▶ **Exercise instructions**: Set the entries down once more, exactly as they are worded.

_ _ _ _ _ _ _

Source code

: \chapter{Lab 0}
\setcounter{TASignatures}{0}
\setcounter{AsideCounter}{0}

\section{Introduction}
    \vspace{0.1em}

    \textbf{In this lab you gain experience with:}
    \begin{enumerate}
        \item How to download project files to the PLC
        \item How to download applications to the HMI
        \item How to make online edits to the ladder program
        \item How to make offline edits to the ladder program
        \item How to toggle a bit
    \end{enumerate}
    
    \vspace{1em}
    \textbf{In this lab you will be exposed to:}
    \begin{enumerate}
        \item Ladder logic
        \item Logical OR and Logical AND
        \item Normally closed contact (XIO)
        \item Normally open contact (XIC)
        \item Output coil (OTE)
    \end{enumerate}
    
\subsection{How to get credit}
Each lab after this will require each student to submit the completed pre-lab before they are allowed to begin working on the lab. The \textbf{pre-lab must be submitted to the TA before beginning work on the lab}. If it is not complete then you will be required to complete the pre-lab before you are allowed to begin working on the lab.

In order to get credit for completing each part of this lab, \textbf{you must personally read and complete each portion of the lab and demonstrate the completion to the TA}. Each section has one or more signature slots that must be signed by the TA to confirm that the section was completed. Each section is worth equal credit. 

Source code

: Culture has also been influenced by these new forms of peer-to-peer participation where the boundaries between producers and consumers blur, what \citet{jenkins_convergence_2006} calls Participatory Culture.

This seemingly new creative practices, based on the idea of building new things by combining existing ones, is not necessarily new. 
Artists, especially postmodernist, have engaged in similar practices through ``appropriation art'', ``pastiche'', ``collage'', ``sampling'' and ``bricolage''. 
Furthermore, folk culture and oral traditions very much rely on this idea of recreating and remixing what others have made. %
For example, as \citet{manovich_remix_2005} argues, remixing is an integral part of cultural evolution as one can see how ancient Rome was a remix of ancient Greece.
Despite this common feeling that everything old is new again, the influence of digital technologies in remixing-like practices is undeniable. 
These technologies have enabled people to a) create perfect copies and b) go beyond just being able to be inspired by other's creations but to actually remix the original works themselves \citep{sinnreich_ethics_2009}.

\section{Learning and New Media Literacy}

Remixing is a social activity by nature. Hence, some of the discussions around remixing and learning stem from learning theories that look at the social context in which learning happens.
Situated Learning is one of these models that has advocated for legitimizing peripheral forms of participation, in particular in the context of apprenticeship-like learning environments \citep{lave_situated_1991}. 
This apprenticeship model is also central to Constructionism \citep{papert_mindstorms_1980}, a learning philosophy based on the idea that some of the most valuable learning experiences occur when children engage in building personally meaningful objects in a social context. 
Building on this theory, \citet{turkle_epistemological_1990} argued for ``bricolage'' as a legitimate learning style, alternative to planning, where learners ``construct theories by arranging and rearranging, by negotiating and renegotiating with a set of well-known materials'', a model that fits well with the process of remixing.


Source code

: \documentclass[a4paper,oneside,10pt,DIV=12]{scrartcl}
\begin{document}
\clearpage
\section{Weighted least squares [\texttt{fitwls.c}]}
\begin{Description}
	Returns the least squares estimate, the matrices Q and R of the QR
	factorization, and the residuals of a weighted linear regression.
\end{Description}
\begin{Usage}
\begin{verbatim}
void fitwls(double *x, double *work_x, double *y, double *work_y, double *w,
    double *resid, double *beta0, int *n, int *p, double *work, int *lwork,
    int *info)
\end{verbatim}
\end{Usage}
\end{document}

_ _ _ _ _ _ _

▶ **Output of the exercise**:
Source code

: \chapter{Lab 0}
\setcounter{TASignatures}{0}
\setcounter{AsideCounter}{0}

\section{Introduction}
    \vspace{0.1em}

    \textbf{In this lab you gain experience with:}
    \begin{enumerate}
        \item How to download project files to the PLC
        \item How to download applications to the HMI
        \item How to make online edits to the ladder program
        \item How to make offline edits to the ladder program
        \item How to toggle a bit
    \end{enumerate}
    
    \vspace{1em}
    \textbf{In this lab you will be exposed to:}
    \begin{enumerate}
        \item Ladder logic
        \item Logical OR and Logical AND
        \item Normally closed contact (XIO)
        \item Normally open contact (XIC)
        \item Output coil (OTE)
    \end{enumerate}
    
\subsection{How to get credit}
Each lab after this will require each student to submit the completed pre-lab before they are allowed to begin working on the lab. The \textbf{pre-lab must be submitted to the TA before beginning work on the lab}. If it is not complete then you will be required to complete the pre-lab before you are allowed to begin working on the lab.

In order to get credit for completing each part of this lab, \textbf{you must personally read and complete each portion of the lab and demonstrate the completion to the TA}. Each section has one or more signature slots that must be signed by the TA to confirm that the section was completed. Each section is worth equal credit. 

Source code

: Culture has also been influenced by these new forms of peer-to-peer participation where the boundaries between producers and consumers blur, what \citet{jenkins_convergence_2006} calls Participatory Culture.

This seemingly new creative practices, based on the idea of building new things by combining existing ones, is not necessarily new. 
Artists, especially postmodernist, have engaged in similar practices through ``appropriation art'', ``pastiche'', ``collage'', ``sampling'' and ``bricolage''. 
Furthermore, folk culture and oral traditions very much rely on this idea of recreating and remixing what others have made. %
For example, as \citet{manovich_remix_2005} argues, remixing is an integral part of cultural evolution as one can see how ancient Rome was a remix of ancient Greece.
Despite this common feeling that everything old is new again, the influence of digital technologies in remixing-like practices is undeniable. 
These technologies have enabled people to a) create perfect copies and b) go beyond just being able to be inspired by other's creations but to actually remix the original works themselves \citep{sinnreich_ethics_2009}.

\section{Learning and New Media Literacy}

Remixing is a social activity by nature. Hence, some of the discussions around remixing and learning stem from learning theories that look at the social context in which learning happens.
Situated Learning is one of these models that has advocated for legitimizing peripheral forms of participation, in particular in the context of apprenticeship-like learning environments \citep{lave_situated_1991}. 
This apprenticeship model is also central to Constructionism \citep{papert_mindstorms_1980}, a learning philosophy based on the idea that some of the most valuable learning experiences occur when children engage in building personally meaningful objects in a social context. 
Building on this theory, \citet{turkle_epistemological_1990} argued for ``bricolage'' as a legitimate learning style, alternative to planning, where learners ``construct theories by arranging and rearranging, by negotiating and renegotiating with a set of well-known materials'', a model that fits well with the process of remixing.


Source code

: \documentclass[a4paper,oneside,10pt,DIV=12]{scrartcl}
\begin{document}
\clearpage
\section{Weighted least squares [\texttt{fitwls.c}]}
\begin{Description}
	Returns the least squares estimate, the matrices Q and R of the QR
	factorization, and the residuals of a weighted linear regression.
\end{Description}
\begin{Usage}
\begin{verbatim}
void fitwls(double *x, double *work_x, double *y, double *work_y, double *w,
    double *resid, double *beta0, int *n, int *p, double *work, int *lwork,
    int *info)
\end{verbatim}
\end{Usage}
\end{document}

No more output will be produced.